*Excerpted text*
Two tools for implementing the samplewise procedures

In this section, we present a general description of the two tools for implementing the samplewise procedures. Both the R function and the SPSS macro command accept a data file (called a data frame in R) with an effect level data set as the input. In an effect level data set, each row represents one correlation and its associated sample size. Correlations from the same sample are identified as such by a unique identifier assigned to each sample (denoted as the Study ID below). A sample-level data set is then formed by computing the within-sample mean correlation for each sample with more than one correlation. Regardless of the total number of correlations, the number of rows in the sample-level data set is equal to the number of independent samples. In the next step, the four samplewise procedures are used to generate the adjustment factor, A i ; the adjusted sample size, n t ; and the adjusted sampling variance, σ ei /A i for each procedure. For a sample with only one correlation, A i = 1, the sample size and the sampling variance will be the same in all four procedures. For the samplewise-n procedure, A i = 1 in all of the samples, regardless of the number of correlations in a sample. For the samplewise-np procedure, A i = p i for all of the samples, and so the adjusted sample size is approximately equal to n i p i (not exactly n i p i , for reasons mentioned above). For the two samplewise-adjusted procedures, A i is determined by the estimated within-sample correlation (b i ). The samplewise-adjusted-individual procedure computes the adjustment factor of a sample on the basis of the estimated within-sample correlation of the examined sample. Therefore, even if two samples have the same sample size and the same number of correlations, the adjustment factors may be different. In contrast, the samplewise-adjusted-weighted procedure computes a weighted average of the estimated degree of dependence, and uses this to compute the adjustment factor for all of the samples with more than one correlation. Therefore, if two samples have the same sample size and the same number of correlations, their adjustment factor will be the same. The column or variable names of the output of these four procedures, as generated by the SPSS macro and R function, are presented in the Appendix B for quick reference.Footnote 5

Researchers can then use the sample-level data set and the adjusted sample sizes or sampling variances for further analysis. For the analysis of moderators, users can merge the sample-level data set with the original data set. Many common meta-analysis software packages accept the correlations and the sampling variances as input (e.g., the metafor package for R; Viechtbauer, 2010). However, some programs may require correlations and sample sizes as input before they can compute the sampling variances for the users. Some programs require the user-supplied weight for each correlation, which is simply the inverse of the sampling variance (Wilson, 2005). With both pieces of information available, users can choose the software package they prefer.

*Tasks for this exercise*
(1) Could you reproduce the passage on samplewise procedures from "Researchers can then" up to and including "package they prefer."?
(2) Can you carry on the passage on samplewise procedures, starting right after its final sentence?
This data is separate from the passage on samplewise procedures.

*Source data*
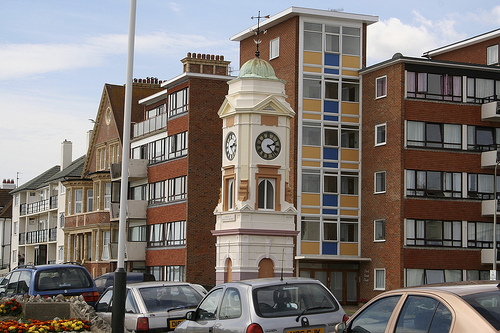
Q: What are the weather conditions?
A: It is cloudy.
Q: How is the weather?
A: It is cloudy.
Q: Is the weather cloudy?
A: Yes, it is cloudy.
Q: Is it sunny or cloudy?
A: It is cloudy.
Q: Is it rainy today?
A: No, it is cloudy.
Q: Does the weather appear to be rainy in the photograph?
A: No, it is cloudy.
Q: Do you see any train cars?
A: No, there are no train cars.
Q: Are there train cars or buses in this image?
A: No, there are no train cars or buses.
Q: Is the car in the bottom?
A: Yes, the car is in the bottom of the image.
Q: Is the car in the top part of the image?
A: No, the car is in the bottom of the image.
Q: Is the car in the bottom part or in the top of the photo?
A: The car is in the bottom of the image.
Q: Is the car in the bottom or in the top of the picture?
A: The car is in the bottom of the image.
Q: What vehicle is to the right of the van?
A: The vehicle is a car.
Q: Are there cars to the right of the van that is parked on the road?
A: Yes, there is a car to the right of the van.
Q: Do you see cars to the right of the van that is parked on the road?
A: Yes, there is a car to the right of the van.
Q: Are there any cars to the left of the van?
A: No, the car is to the right of the van.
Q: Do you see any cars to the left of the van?
A: No, the car is to the right of the van.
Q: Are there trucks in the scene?
A: No, there are no trucks.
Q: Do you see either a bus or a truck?
A: No, there are no trucks or buses.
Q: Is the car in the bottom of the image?
A: Yes, the car is in the bottom of the image.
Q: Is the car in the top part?
A: No, the car is in the bottom of the image.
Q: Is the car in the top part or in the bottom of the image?
A: The car is in the bottom of the image.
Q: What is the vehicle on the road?
A: The vehicle is a car.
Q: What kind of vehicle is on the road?
A: The vehicle is a car.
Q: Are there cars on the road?
A: Yes, there is a car on the road.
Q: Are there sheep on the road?
A: No, there is a car on the road.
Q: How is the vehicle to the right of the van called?
A: The vehicle is a car.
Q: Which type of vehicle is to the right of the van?
A: The vehicle is a car.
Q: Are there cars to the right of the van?
A: Yes, there is a car to the right of the van.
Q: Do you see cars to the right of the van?
A: Yes, there is a car to the right of the van.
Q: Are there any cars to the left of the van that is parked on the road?
A: No, the car is to the right of the van.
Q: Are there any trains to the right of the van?
A: No, there is a car to the right of the van.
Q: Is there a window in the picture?
A: Yes, there is a window.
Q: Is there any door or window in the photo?
A: Yes, there is a window.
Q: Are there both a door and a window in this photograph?
A: Yes, there are both a window and a door.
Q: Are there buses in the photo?
A: No, there are no buses.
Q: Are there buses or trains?
A: No, there are no buses or trains.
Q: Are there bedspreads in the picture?
A: No, there are no bedspreads.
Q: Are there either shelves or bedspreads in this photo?
A: No, there are no bedspreads or shelves.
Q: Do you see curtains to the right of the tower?
A: Yes, there is a curtain to the right of the tower.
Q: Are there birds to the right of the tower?
A: No, there is a curtain to the right of the tower.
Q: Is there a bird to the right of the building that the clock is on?
A: No, there is a curtain to the right of the tower.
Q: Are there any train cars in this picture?
A: No, there are no train cars.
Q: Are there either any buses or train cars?
A: No, there are no train cars or buses.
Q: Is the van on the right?
A: No, the van is on the left of the image.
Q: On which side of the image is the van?
A: The van is on the left of the image.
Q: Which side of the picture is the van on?
A: The van is on the left of the image.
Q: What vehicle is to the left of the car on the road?
A: The vehicle is a van.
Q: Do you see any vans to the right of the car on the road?
A: No, the van is to the left of the car.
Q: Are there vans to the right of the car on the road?
A: No, the van is to the left of the car.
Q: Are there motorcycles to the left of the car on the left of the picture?
A: No, there is a van to the left of the car.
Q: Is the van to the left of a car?
A: Yes, the van is to the left of a car.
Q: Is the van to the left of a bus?
A: No, the van is to the left of a car.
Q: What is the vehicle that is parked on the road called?
A: The vehicle is a van.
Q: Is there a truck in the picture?
A: No, there are no trucks.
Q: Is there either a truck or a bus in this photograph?
A: No, there are no trucks or buses.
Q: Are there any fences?
A: Yes, there is a fence.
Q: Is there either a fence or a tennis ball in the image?
A: Yes, there is a fence.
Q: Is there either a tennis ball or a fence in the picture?
A: Yes, there is a fence.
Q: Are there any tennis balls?
A: No, there are no tennis balls.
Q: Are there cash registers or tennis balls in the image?
A: No, there are no tennis balls or cash registers.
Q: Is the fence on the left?
A: Yes, the fence is on the left of the image.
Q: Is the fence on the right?
A: No, the fence is on the left of the image.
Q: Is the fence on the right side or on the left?
A: The fence is on the left of the image.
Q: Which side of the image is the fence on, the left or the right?
A: The fence is on the left of the image.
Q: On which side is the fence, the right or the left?
A: The fence is on the left of the image.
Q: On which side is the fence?
A: The fence is on the left of the image.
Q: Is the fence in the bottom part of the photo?
A: Yes, the fence is in the bottom of the image.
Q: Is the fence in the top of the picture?
A: No, the fence is in the bottom of the image.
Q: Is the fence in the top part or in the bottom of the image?
A: The fence is in the bottom of the image.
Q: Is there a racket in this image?
A: No, there are no rackets.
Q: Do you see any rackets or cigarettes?
A: No, there are no rackets or cigarettes.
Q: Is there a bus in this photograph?
A: No, there are no buses.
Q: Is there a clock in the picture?
A: Yes, there is a clock.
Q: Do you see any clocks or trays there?
A: Yes, there is a clock.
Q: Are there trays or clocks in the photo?
A: Yes, there is a clock.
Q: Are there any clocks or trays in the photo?
A: Yes, there is a clock.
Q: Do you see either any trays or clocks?
A: Yes, there is a clock.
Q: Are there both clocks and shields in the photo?
A: No, there is a clock but no shields.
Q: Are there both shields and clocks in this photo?
A: No, there is a clock but no shields.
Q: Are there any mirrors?
A: No, there are no mirrors.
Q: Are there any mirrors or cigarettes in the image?
A: No, there are no mirrors or cigarettes.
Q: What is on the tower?
A: The clock is on the tower.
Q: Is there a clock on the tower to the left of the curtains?
A: Yes, there is a clock on the tower.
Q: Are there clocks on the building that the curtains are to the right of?
A: Yes, there is a clock on the tower.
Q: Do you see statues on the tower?
A: No, there is a clock on the tower.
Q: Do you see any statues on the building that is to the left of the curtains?
A: No, there is a clock on the tower.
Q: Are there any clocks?
A: Yes, there is a clock.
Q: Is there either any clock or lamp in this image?
A: Yes, there is a clock.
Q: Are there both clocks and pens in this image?
A: No, there is a clock but no pens.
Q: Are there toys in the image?
A: No, there are no toys.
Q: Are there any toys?
A: No, there are no toys.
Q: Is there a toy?
A: No, there are no toys.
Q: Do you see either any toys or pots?
A: No, there are no toys or pots.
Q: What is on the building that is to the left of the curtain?
A: The clock is on the tower.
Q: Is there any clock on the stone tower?
A: Yes, there is a clock on the tower.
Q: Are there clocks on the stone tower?
A: Yes, there is a clock on the tower.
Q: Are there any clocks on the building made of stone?
A: Yes, there is a clock on the tower.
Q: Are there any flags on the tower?
A: No, there is a clock on the tower.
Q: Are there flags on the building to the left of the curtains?
A: No, there is a clock on the tower.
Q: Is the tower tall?
A: Yes, the tower is tall.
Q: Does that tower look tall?
A: Yes, the tower is tall.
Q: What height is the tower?
A: The tower is tall.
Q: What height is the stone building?
A: The tower is tall.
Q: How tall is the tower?
A: The tower is tall.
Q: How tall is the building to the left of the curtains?
A: The tower is tall.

*Task-by-task answers*
(1)
Researchers can then use the sample-level data set and the adjusted sample sizes or sampling variances for further analysis. For the analysis of moderators, users can merge the sample-level data set with the original data set. Many common meta-analysis software packages accept the correlations and the sampling variances as input (e.g., the metafor package for R; Viechtbauer, 2010). However, some programs may require correlations and sample sizes as input before they can compute the sampling variances for the users. Some programs require the user-supplied weight for each correlation, which is simply the inverse of the sampling variance (Wilson, 2005). With both pieces of information available, users can choose the software package they prefer.

(2)
SPSS syntax for the meta-analysis of dependent correlations

SPSS is one of the most popular software packages used by researchers, as measured by the number of hits in a Google Scholar search (Muenchen, 2012). Therefore, we first introduce the SPSS macro. Like some common SPSS macros for other analyses (e.g., PROCESS for mediation and moderation [Hayes, 2012] and MeanES for meta-analysis [Wilson, 2005]), our whole syntax file is first run without modification. This defines the macro command !MADep, which can then be used to compute the within-sample means, form a sample-level data set, and compute the adjusted sample sizes and sampling variances. The syntax of this command is very simple, with only four required arguments and one optional argument. A sample command is

!MADep es=r /n=n /sid=SampleID /eid=EffectID /workdir=("C:\Temp").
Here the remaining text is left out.